Arnold Schwarzenegger Wishes He Were Running for President This Year

If he had his druthers, Arnold Schwarzenegger would continue his 30-year-plus streak of voting Republican in the upcoming presidential election.

In his perfect world, he’d be casting a ballot for himself. That can’t happen, of course, because the actor-politician-businessman-bodybuilder-philanthropist-advertising pitchman is a native Austrian, from a bleak working-class town called Thal.

But a rags-to-riches immigrant can dream, can’t he?

“If I’d been born in America, I would’ve run,” he tells Adweek one early September afternoon in the offices of the Schwarzenegger Institute for State and Global Policy at the University of Southern California in Los Angeles. “Because now? This was a very good time to get in the race.”

What a different contest it would’ve been. Though purely hypothetical, political observers say the man dubbed “the Governator” during his two terms as California’s top politico, from 2003-2011, could’ve bested his friends Ohio Gov. John Kasich and eventual nominee Donald Trump in the primaries. Meaning Schwarzenegger would have been the one facing off against Democratic nominee Hillary Clinton, pushing his fiscally conservative, socially liberal version of the GOP, and also possibly reliving sexual misconduct allegations leveled against him in 2003 on the eve of the gubernatorial election. (He admitted back then that he had “behaved badly” and that at least some of the accusations were true, commenting, “Where there’s smoke, there’s fire.” He apologized and, days later, won his first term with 48.6 percent of the vote.)

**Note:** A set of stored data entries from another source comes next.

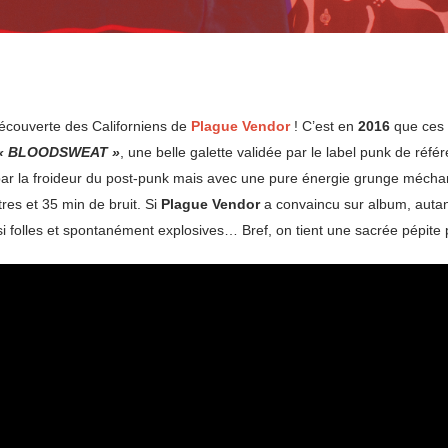
écouverte des Californiens de
Plague Vendor
! C’est en
2016
que ces 
« BLOODSWEAT »
, une belle galette validée par le label punk de réf
 par la froideur du post-punk mais avec une pure énergie grunge méchamm
tres et 35 min de bruit. Si
Plague Vendor
a convaincu sur album, autant 
folles et spontanément explosives… Bref, on tient une sacrée pépite p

As the strangest presidential campaign in recent U.S. history winds down, Schwarzenegger is focused on interests beyond politics—entertainment and advocacy among them—and when it comes time to pull the lever, he says, he will be voting for anybody but Trump, as he urged his nearly 4 million Twitter followers to do. The tweet from Oct. 8 reads: “For the first time since I became a citizen in 1983, I will not vote for the Republican candidate for president. As proud as I am to label myself a Republican, there is one label that I hold above all else: American. So I want to take a moment today to remind my fellow Republicans that it is not only acceptable to choose your country over your party—it is your duty.”

(The tweet went out the day after a controversy erupted over Trump’s lewd comments about women on a leaked Access Hollywood tape. Schwarzenegger has not commented publicly on the election since.)
Those close to the action hero say the move was vintage Arnold, a closely considered decision shared in a way and at a time that suited him. This is the man, after all, who used NBC’s Tonight Show as the kickoff of his first campaign for California governor, donned a disguise and punked exercisers at Gold’s Gym in a fundraising video for one of his pet projects, regularly takes to the social site Reddit and (move over, millennials) has become the king of Snapchat at 69 years old. Schwarzenegger is a master of media and spectacle (see: his Austrian army tank destroying stuff for charity) and a born marketer who started building his personal brand long before there were best-selling books on the subject.